Nanotechnology
has already begun to influence the lives of people
globally through its tremendous potential to build energy-efficient
systems, clean the environment, and promote human well-being. The
application of nanotechnology to agriculture is a relatively new concept,
but it has the potential for a revolutionary transformation. Nanomaterials
exhibit unique electrical, optical, chemical, and structural characteristics
that can underpin multi-interdisciplinary applications. However, several
nanomaterial properties require precise tuning to achieve their intended
functions. Doping, through the incorporation of specific entities
such as individual ions into nanostructures, has been identified as
an avenue for the enhancement of their properties.
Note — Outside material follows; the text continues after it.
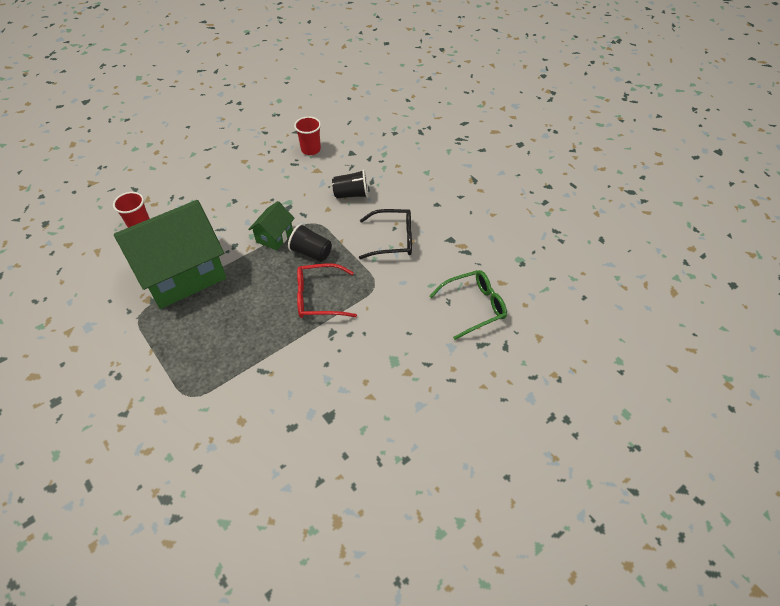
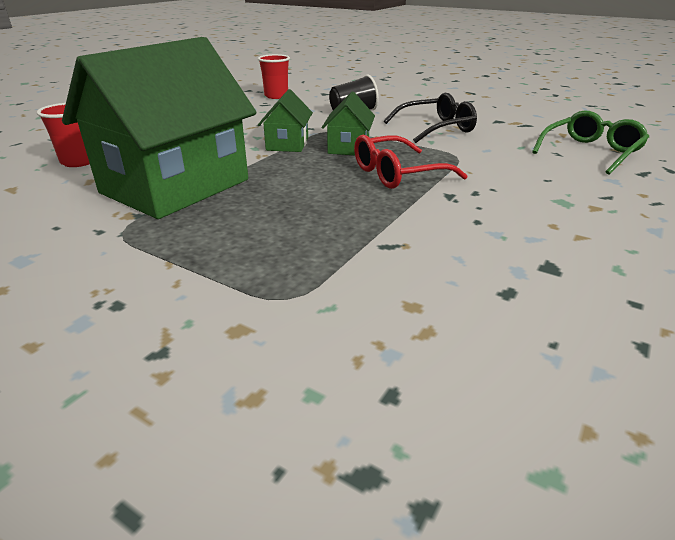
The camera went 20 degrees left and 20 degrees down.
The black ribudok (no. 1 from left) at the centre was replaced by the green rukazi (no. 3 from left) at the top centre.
In the doping process,
the selection of suitable dopants and their entrapped quantity are
key factors that are required for the desired application. The limitations
for use associated with nanomaterial properties can be mitigated by
adopting doping as a method for the development of desired properties
for both crop protection and improvement. Unlike the fields of electronics,
energy, and medicine, the agriculture sector has yet to explore the
full potential of these types of nanoscale materials. Presently, we
are at an early stage in the development of nanomaterial-based products
for agriculture, and further research, investment, and effort are
required to establish these advanced technologies for smart farming.
Doping methodologies can now be applied to build innovative nanomaterials
for agricultural applications. In this review, we discuss the fundamentals
of the chemistry behind doping and how we can use this platform for
manipulating nanomaterials and identifying routes for doping, and
then how we can use doped nanoparticles for agricultural applications.